- Born: Milan B. Williams March 28, 1948 Okolona, Mississippi, U.S.
- Died: July 9, 2006 (aged 58) Houston, Texas, U.S.
- Genres: Soul, funk, R&B
- Occupation: songwriter
- Instrument: Keyboards
- Years active: 1967–1989 (with The Commodores)
- Formerly of: The Commodores

= Milan Williams =

American musician (1948–2006)

Milan B. Williams (March 28, 1948 – July 9, 2006) was an American keyboardist and a founding member of The Commodores.

He was born in Okolona, Mississippi, and began playing the piano after being inspired by his older brother Earl, who was a multi-instrumentalist. Williams's first band was called The Jays. After they disbanded, he met the other founding members of the Commodores in 1967. They were freshmen at Tuskegee Institute, Alabama and Williams was recruited into the newly formed band. In 1969 he traveled with the band to New York City, where they recorded a single called "Keep on Dancing" on Atlantic Records.

Williams also wrote the Commodores' first hit record, the instrumental track "Machine Gun". Other Commodores songs penned by him are: "The Bump", "Rapid Fire", "I'm Ready", "Better Never Than Forever", "Mary Mary", "Quick Draw", "Patch It Up", "X-Rated Movie", "Wonderland", "Old-Fashion Love", "Only You" (a track Williams also produced, taken from the Commodores first LP without Lionel Richie, Commodores 13), "You Don't Know That I Know", "Let's Get Started" and "Brick House".

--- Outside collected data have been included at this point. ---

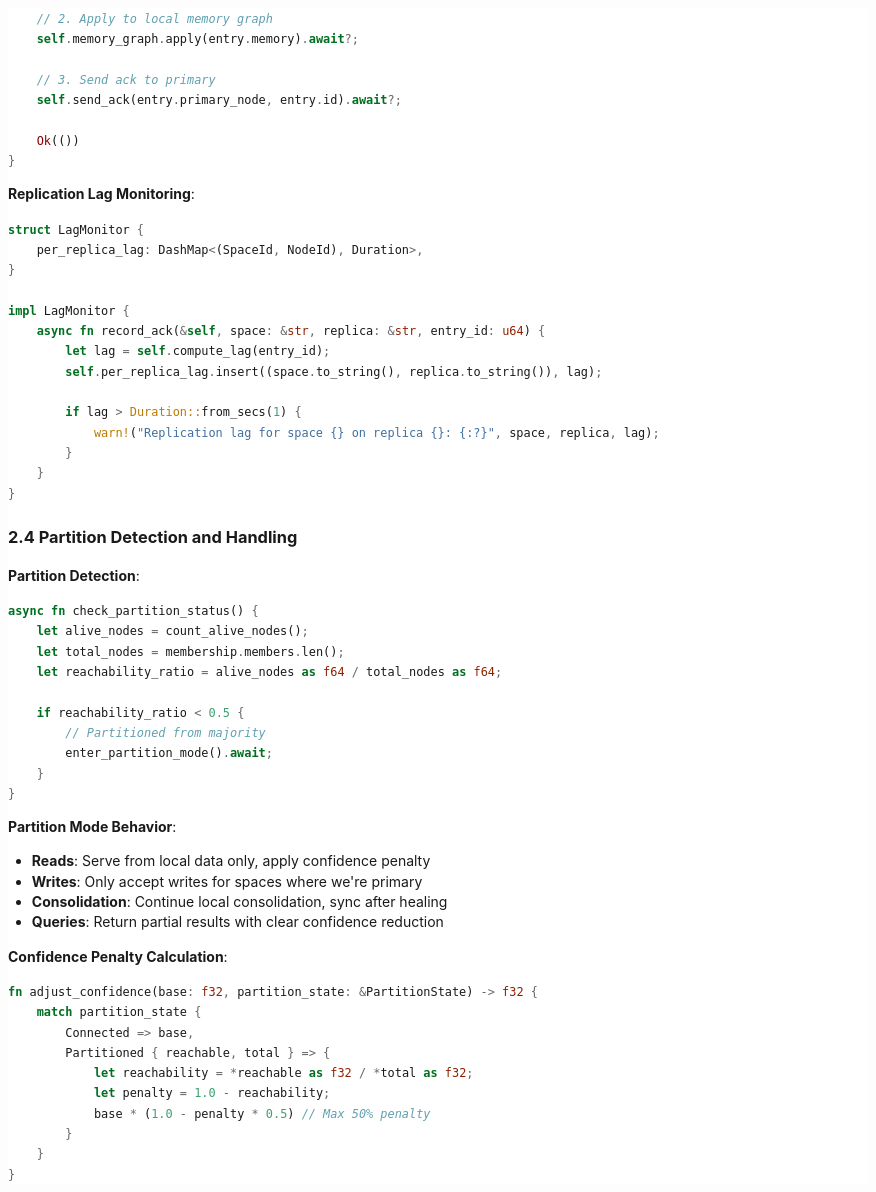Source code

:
 ```rust
    // 2. Apply to local memory graph
    self.memory_graph.apply(entry.memory).await?;

    // 3. Send ack to primary
    self.send_ack(entry.primary_node, entry.id).await?;

    Ok(())
}
```

**Replication Lag Monitoring**:
```rust
struct LagMonitor {
    per_replica_lag: DashMap<(SpaceId, NodeId), Duration>,
}

impl LagMonitor {
    async fn record_ack(&self, space: &str, replica: &str, entry_id: u64) {
        let lag = self.compute_lag(entry_id);
        self.per_replica_lag.insert((space.to_string(), replica.to_string()), lag);

        if lag > Duration::from_secs(1) {
            warn!("Replication lag for space {} on replica {}: {:?}", space, replica, lag);
        }
    }
}
```

### 2.4 Partition Detection and Handling

**Partition Detection**:
```rust
async fn check_partition_status() {
    let alive_nodes = count_alive_nodes();
    let total_nodes = membership.members.len();
    let reachability_ratio = alive_nodes as f64 / total_nodes as f64;

    if reachability_ratio < 0.5 {
        // Partitioned from majority
        enter_partition_mode().await;
    }
}
```

**Partition Mode Behavior**:
- **Reads**: Serve from local data only, apply confidence penalty
- **Writes**: Only accept writes for spaces where we're primary
- **Consolidation**: Continue local consolidation, sync after healing
- **Queries**: Return partial results with clear confidence reduction

**Confidence Penalty Calculation**:
```rust
fn adjust_confidence(base: f32, partition_state: &PartitionState) -> f32 {
    match partition_state {
        Connected => base,
        Partitioned { reachable, total } => {
            let reachability = *reachable as f32 / *total as f32;
            let penalty = 1.0 - reachability;
            base * (1.0 - penalty * 0.5) // Max 50% penalty
        }
    }
}
```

While on his way to a concert in 1980 Williams crash-landed his single-engine plane on a freeway in Phoenix, Arizona after it developed engine troubles. He and The Commodores' press agent, Lester Mornay, escaped injury, jumping from the plane before it burst into flames. He left the Commodores in 1989, allegedly after refusing to perform with them in South Africa.

Williams died of cancer at MD Anderson Hospital, Houston, Texas, on July 9, 2006, aged 58.

His nephew Kebbi Williams is an experimental/free jazz saxophonist in Atlanta.